In the part of Azerbaijan that the Government controls, government efforts to hinder the opposition continue to impede the transition to democracy. A presidential election in the breakaway Nagorno-Karabakh Republic (NKR) was held on 11 August 2002, and as expected, acting President of the NKR Arkady Gukasyan won the election.
The ceasefire, regulated since 1994 by the Minsk Group, was followed in 2005 by condemnation by the Council of Europe of the occupation of Nagorno-Karabakh and an affirmation of the rights of the displaced people in the armed conflict zone to return to their homes in security and dignity. Unfortunately, despite numerous initiatives undertaken by European and international organisations and institutions, the conflict continues.

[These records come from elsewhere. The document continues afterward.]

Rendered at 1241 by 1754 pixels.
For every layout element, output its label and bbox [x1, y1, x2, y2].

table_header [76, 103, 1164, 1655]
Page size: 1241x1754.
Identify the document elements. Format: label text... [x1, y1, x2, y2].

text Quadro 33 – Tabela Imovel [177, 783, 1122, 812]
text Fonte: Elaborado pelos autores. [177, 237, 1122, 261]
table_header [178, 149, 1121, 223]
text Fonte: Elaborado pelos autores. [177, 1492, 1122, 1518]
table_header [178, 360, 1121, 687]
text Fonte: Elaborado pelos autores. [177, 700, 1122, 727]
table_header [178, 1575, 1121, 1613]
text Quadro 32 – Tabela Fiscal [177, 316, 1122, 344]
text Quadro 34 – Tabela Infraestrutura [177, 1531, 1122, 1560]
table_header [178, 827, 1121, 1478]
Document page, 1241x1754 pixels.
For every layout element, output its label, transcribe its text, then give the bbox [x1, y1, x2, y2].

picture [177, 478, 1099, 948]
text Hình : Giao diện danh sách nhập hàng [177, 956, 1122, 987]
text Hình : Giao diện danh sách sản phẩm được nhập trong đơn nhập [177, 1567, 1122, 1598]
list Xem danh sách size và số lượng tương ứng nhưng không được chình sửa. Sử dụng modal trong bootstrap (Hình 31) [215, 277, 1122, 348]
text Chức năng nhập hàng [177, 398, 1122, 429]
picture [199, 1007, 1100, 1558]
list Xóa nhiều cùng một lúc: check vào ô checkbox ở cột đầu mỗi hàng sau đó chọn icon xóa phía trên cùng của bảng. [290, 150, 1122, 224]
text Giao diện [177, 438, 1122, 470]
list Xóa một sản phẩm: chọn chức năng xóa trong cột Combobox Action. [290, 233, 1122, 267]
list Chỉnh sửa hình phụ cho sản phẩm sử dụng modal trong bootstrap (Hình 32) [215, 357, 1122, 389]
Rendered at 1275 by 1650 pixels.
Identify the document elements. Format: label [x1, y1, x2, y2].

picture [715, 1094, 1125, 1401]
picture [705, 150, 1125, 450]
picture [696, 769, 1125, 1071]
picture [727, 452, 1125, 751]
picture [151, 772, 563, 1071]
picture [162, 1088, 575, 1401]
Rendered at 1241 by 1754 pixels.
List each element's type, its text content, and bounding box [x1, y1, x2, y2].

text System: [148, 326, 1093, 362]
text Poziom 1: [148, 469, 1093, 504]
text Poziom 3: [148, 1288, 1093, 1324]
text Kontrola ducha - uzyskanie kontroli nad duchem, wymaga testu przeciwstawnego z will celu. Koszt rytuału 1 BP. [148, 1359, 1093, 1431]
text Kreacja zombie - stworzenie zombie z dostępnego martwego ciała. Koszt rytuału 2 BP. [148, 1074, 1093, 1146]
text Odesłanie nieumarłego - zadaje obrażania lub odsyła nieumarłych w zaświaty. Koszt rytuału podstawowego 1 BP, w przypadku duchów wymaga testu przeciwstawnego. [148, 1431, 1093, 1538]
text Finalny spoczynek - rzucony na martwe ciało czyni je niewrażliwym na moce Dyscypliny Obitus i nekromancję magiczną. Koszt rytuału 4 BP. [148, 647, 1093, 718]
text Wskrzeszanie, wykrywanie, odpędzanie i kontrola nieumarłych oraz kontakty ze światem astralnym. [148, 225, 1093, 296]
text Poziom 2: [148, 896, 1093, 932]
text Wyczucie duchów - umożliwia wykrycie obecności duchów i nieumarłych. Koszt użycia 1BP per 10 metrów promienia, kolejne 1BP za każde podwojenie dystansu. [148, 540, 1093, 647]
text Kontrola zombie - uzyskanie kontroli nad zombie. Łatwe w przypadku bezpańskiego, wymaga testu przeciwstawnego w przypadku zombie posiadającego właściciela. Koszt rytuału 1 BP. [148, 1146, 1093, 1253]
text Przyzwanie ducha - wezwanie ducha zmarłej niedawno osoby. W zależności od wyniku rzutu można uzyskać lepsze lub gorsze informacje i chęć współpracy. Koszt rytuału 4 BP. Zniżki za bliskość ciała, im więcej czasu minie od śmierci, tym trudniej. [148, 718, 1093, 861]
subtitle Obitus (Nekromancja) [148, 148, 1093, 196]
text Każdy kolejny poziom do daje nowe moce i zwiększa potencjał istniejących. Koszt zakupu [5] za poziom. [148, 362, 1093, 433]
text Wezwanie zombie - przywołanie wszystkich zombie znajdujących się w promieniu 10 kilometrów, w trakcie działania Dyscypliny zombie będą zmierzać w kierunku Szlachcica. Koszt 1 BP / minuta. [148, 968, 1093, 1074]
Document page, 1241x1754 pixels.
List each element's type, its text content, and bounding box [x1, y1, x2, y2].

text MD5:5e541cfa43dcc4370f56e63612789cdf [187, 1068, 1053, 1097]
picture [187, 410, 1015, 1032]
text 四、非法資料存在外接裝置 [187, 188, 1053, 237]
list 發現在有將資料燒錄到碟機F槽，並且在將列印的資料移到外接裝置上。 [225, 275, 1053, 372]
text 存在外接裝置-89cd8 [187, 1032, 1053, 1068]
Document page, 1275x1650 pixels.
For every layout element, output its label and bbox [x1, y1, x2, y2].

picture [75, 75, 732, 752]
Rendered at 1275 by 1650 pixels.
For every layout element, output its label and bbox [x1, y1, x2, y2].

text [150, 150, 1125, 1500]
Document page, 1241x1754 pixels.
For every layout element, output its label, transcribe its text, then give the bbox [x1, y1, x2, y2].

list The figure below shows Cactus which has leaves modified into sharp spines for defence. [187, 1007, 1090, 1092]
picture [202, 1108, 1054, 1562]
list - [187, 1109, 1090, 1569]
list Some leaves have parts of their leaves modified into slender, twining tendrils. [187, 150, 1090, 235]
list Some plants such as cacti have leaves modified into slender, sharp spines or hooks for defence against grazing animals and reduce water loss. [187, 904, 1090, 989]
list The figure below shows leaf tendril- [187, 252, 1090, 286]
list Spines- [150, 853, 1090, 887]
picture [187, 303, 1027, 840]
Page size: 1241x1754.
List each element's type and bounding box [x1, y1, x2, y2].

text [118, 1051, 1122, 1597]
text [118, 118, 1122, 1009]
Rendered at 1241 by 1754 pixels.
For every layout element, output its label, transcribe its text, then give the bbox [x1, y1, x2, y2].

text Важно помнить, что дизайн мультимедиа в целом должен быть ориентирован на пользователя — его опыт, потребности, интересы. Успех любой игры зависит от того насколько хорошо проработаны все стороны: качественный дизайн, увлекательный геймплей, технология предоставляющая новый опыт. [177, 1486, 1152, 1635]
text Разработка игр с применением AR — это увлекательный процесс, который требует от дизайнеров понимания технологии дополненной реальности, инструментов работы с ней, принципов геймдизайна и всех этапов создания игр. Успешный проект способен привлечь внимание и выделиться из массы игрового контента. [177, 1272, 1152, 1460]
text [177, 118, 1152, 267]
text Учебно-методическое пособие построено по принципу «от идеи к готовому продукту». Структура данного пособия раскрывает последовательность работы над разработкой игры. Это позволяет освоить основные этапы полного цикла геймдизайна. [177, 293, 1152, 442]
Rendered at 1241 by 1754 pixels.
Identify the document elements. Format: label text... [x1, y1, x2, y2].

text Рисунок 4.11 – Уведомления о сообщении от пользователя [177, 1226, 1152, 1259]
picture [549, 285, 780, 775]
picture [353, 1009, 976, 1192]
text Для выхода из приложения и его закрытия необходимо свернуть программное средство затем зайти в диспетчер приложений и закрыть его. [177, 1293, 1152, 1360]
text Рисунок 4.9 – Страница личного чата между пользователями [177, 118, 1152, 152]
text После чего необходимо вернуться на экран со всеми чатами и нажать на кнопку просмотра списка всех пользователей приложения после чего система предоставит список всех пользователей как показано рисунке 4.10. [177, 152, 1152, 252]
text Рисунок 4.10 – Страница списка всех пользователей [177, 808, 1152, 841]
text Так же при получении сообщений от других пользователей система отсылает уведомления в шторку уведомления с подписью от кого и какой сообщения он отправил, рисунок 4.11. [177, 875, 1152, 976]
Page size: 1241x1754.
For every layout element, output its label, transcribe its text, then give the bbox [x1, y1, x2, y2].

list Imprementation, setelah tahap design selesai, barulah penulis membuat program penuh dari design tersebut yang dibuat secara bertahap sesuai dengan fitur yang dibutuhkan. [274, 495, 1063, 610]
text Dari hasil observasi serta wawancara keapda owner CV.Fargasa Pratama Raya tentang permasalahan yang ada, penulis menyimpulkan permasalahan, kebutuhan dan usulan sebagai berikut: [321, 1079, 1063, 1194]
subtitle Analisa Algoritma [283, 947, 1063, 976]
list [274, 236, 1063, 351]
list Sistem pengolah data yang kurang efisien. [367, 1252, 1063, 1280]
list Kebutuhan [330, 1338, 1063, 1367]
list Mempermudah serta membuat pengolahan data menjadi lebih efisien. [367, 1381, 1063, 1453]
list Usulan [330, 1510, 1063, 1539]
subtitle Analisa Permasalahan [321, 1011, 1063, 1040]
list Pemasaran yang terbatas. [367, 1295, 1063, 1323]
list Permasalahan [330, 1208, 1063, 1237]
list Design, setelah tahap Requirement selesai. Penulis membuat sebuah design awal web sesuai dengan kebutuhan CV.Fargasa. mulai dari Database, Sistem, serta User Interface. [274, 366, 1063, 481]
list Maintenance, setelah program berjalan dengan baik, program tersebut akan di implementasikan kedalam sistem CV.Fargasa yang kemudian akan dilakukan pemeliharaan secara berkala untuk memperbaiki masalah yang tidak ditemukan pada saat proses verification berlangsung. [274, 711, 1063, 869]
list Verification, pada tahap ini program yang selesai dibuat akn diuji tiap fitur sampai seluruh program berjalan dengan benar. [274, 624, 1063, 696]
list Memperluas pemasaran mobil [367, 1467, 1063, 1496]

Prior to the opening of the OSCE Ministerial Council in Madrid on November 29, 2007, U.S. Undersecretary of State Nicholas Burns, Russian Foreign Minister Sergei Lavrov, and French Foreign Minister Bernard Kouchner met with the Foreign Ministers of Armenia and Azerbaijan, Vardan Oskanian and Elmar Mammadyarov, to demonstrate political-level support for the OSCE Minsk Group Co-Chair countries' effort to forge a just and lasting settlement of the Nagorno-Karabakh conflict. In the meeting, the representatives of the United States, France and Russia formally presented a set of Basic Principles for the Peaceful Settlement of the Nagorno-Karabakh Conflict. Those basic principles were founded on the provision of the Helsinki Final Act, including those related to refraining from the threat or use of force, the territorial integrity of States, and the equal rights and self-determination of peoples. The proposal transmitted to the two sides in Madrid comprised a balanced package of principles. It was noted that over the past three years of talks the two sides had significantly narrowed their differences through the mediation of the Co-Chair countries and that only a few differences remained to be settled.
The agreement to accept the Madrid principles as a basis for negotiations was reached only on 6 June 2008, at the St. Petersburg meeting of the Presidents of Armenia and Azerbaijan. Russian, Armenian and Azeri presidents signed a declaration underscoring their shared desire to resolve the conflict on the basis of international law. Presidents Ilham Aliyev and Serge Sargsyan described their meeting in Zurich on January 28, 2009, as useful and constructive, despite two Azerbaijani reports circulated in the United Nations General Assembly one month earlier. At the conclusion of their Zurich meeting, the Presidents reiterated their commitment to the Minsk Group peace process.